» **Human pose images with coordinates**
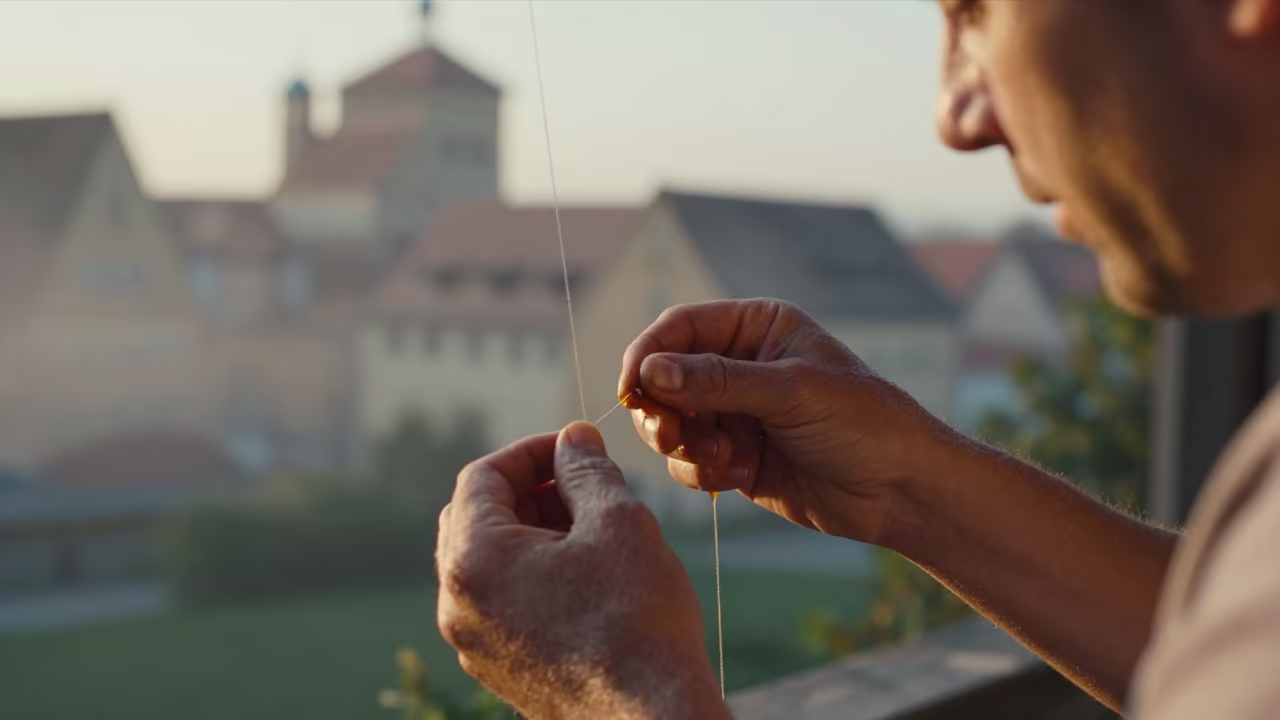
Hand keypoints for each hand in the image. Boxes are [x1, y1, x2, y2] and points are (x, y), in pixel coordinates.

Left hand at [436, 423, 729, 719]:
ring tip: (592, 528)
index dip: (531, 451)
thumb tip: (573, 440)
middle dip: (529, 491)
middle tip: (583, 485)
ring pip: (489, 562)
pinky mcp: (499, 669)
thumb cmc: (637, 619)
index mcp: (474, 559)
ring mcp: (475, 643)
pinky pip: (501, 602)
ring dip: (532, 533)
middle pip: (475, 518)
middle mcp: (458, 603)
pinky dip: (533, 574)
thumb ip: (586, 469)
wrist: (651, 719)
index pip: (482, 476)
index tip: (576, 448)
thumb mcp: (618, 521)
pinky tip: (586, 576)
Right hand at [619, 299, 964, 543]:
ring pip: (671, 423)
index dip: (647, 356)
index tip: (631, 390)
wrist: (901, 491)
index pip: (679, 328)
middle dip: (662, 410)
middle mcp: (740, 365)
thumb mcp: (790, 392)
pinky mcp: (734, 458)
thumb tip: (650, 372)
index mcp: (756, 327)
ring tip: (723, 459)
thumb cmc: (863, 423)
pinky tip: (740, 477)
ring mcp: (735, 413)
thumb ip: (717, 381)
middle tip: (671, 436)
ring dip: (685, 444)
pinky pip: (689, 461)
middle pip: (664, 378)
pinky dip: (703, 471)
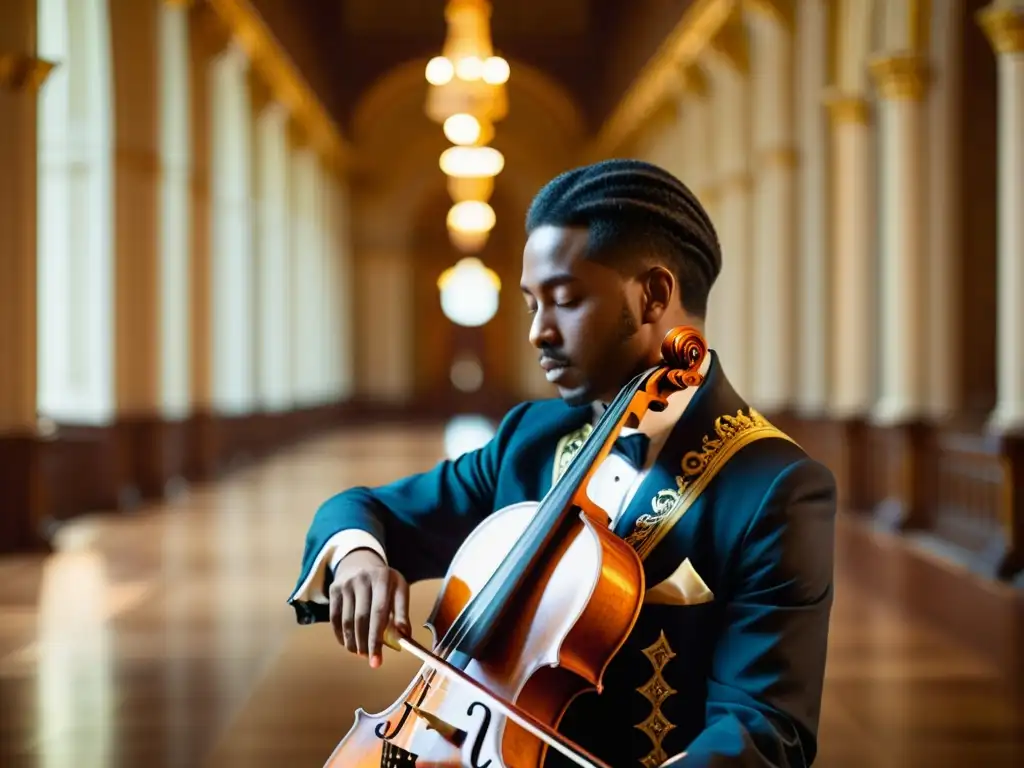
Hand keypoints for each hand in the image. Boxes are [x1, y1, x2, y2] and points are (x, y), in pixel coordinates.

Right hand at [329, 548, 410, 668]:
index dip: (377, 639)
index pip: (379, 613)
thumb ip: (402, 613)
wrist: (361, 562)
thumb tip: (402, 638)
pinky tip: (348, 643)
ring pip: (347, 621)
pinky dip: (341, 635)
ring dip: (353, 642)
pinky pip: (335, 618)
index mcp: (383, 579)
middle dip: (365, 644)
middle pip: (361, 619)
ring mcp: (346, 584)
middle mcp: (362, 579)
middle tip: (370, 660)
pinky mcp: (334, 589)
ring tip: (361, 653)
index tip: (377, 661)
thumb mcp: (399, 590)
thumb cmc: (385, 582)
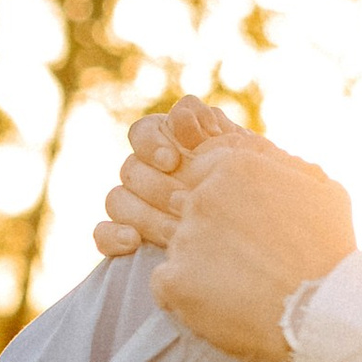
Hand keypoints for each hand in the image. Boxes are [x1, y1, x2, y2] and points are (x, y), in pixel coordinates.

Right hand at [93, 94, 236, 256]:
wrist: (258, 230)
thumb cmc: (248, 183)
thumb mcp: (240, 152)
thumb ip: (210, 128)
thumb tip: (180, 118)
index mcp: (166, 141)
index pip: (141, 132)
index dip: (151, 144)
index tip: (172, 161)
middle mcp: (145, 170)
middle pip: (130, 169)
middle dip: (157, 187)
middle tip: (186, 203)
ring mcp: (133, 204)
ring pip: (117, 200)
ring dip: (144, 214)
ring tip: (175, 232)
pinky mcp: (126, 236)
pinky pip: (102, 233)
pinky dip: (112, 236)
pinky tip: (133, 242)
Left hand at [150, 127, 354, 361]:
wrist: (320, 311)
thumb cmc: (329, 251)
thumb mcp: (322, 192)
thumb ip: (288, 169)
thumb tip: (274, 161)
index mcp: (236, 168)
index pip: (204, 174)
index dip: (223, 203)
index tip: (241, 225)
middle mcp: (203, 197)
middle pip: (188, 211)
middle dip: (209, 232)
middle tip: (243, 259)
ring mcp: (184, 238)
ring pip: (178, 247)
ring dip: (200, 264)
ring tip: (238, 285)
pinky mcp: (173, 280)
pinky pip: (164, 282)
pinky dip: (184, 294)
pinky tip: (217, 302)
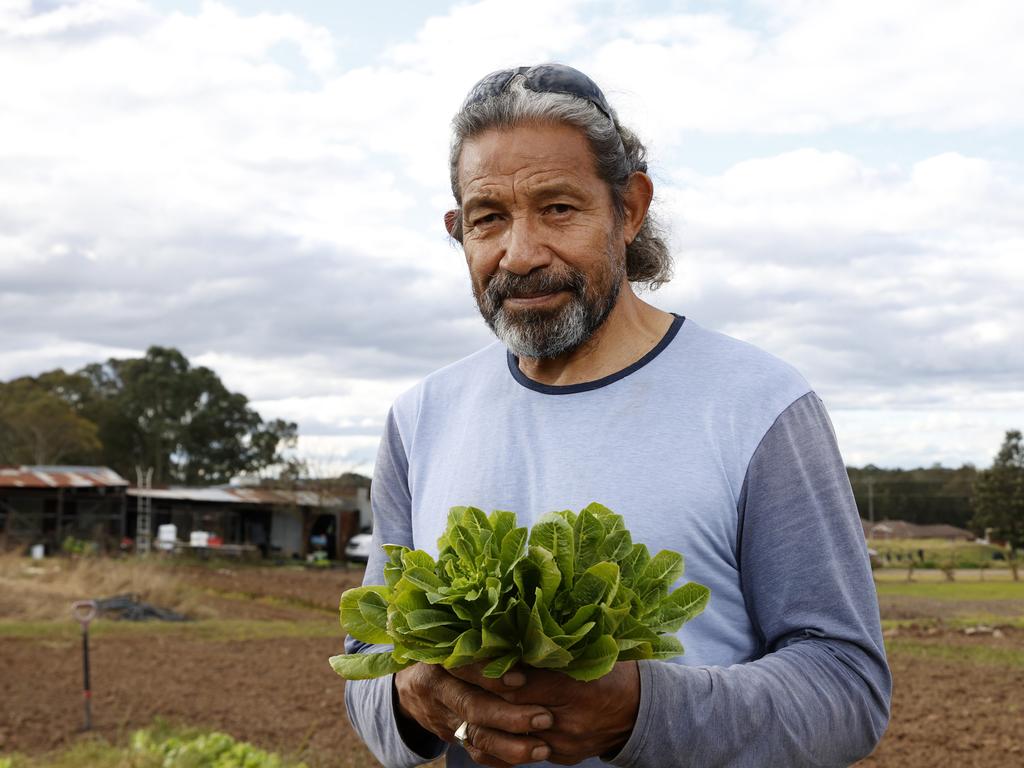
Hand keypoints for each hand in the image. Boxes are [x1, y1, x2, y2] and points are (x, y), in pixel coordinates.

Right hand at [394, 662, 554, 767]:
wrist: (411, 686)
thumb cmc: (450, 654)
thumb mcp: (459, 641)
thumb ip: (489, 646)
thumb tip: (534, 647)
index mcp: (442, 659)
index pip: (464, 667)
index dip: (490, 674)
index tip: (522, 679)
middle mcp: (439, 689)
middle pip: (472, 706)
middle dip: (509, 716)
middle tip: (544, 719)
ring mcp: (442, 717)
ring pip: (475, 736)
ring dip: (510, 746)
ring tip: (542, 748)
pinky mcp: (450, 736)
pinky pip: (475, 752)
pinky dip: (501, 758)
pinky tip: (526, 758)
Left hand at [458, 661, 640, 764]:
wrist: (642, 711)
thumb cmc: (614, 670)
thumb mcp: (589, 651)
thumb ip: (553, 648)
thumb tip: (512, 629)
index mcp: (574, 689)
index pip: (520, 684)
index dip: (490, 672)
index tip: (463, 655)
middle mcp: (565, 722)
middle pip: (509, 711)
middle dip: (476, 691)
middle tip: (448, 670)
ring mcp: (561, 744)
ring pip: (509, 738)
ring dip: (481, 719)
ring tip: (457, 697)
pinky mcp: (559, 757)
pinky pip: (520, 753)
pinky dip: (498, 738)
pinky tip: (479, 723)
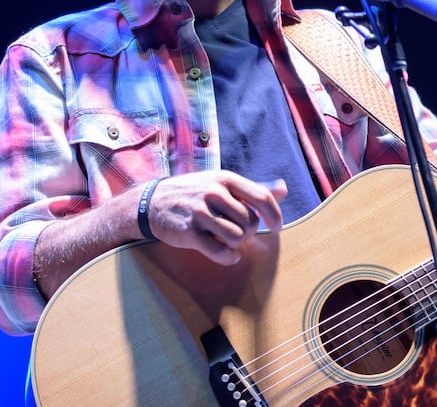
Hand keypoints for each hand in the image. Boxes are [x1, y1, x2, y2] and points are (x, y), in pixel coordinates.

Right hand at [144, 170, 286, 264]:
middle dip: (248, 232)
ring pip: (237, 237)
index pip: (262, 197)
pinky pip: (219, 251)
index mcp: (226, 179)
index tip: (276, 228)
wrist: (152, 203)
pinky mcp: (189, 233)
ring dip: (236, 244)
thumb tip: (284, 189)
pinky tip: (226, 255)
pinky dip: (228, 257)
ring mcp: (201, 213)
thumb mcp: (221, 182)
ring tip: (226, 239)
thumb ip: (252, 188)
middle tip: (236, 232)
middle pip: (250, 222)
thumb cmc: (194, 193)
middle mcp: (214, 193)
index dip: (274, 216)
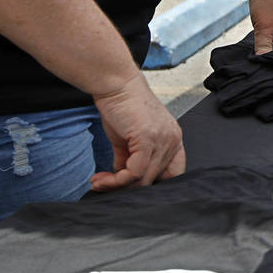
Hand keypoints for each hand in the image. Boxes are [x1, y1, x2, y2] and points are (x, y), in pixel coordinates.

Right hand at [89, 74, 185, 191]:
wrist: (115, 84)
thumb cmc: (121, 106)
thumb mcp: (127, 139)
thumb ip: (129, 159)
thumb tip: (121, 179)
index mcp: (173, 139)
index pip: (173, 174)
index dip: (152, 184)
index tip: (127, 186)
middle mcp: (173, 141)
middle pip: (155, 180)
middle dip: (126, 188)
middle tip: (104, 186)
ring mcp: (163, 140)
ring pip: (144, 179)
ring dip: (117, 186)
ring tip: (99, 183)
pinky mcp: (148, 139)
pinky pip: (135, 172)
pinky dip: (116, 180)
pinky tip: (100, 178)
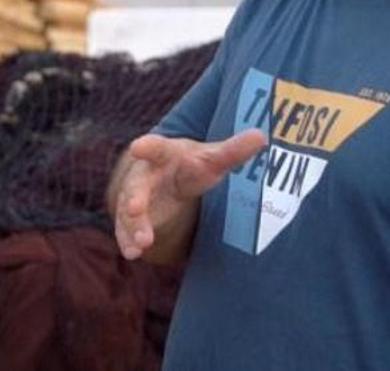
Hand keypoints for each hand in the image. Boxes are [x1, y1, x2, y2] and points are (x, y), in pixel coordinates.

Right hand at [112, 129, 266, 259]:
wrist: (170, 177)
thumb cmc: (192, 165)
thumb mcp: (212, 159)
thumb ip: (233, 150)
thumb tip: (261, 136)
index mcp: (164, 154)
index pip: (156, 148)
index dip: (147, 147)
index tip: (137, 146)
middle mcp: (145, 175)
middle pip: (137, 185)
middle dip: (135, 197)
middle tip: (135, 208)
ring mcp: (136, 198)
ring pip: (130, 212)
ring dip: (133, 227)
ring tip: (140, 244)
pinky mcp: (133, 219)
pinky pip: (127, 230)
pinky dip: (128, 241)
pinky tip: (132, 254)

» **Description of the task**
Once the line with "ring tip: (542, 748)" has been found above, output that line and every later line exactly, stopping after the line with "index tip: (127, 186)", and omit the pictures.

» **Answer to the problem**
ring tip: (542, 748)
pinky mcp: (450, 736)
pinky pip: (475, 752)
pinky dip: (501, 758)
pinky tip: (526, 758)
Left hand at [458, 661, 640, 764]:
wrist: (642, 711)
thumb cmc: (614, 670)
thumb mcp: (589, 651)
thumb ip: (553, 648)
thumb tip: (512, 629)
index mcp: (574, 689)
index pip: (520, 684)
index dip: (490, 672)
index tip: (463, 655)
middle mcp: (565, 722)
middle pip: (509, 711)
middle dip: (476, 691)
middle tip: (448, 670)
ring mcp: (561, 744)
ring pip: (509, 738)
ring dip: (481, 719)
ring tip: (457, 697)
pinky mcp: (559, 757)
pinky pip: (520, 753)
pinky dip: (498, 738)
pinky tip: (479, 723)
Hand keypoints for each hand in the image. Boxes are [x1, y1, x2, y2] and points are (x, y), in pixel coordinates.

Right hand at [144, 170, 286, 264]:
middle dip: (248, 232)
ring pip: (237, 237)
index pip: (262, 197)
pinky pip: (219, 251)
index mcp: (226, 179)
index tip: (276, 228)
wrist: (152, 203)
pinky mcp: (189, 233)
ring dip: (236, 244)
thumb tip: (284, 189)
pinky tip: (226, 255)
pinky dip: (228, 257)
ring mcp: (201, 213)
thumb mcp: (221, 182)
ring tip: (226, 239)
thumb ip: (252, 188)
middle tip: (236, 232)
middle pip: (250, 222)
thumb cmc: (194, 193)
middle mcp: (214, 193)
index dip: (274, 216)
Hand keypoints for each hand in the image. Boxes are [x1, y1, x2, y2] and points are (x, y), in pixel coordinates.

Right hand at [89, 74, 185, 191]:
wrist: (115, 84)
thumb cmc: (121, 106)
thumb mcp: (127, 139)
thumb ip: (129, 159)
thumb tip: (121, 179)
index mcp: (173, 139)
index pip: (173, 174)
index dip: (152, 184)
index tip: (127, 186)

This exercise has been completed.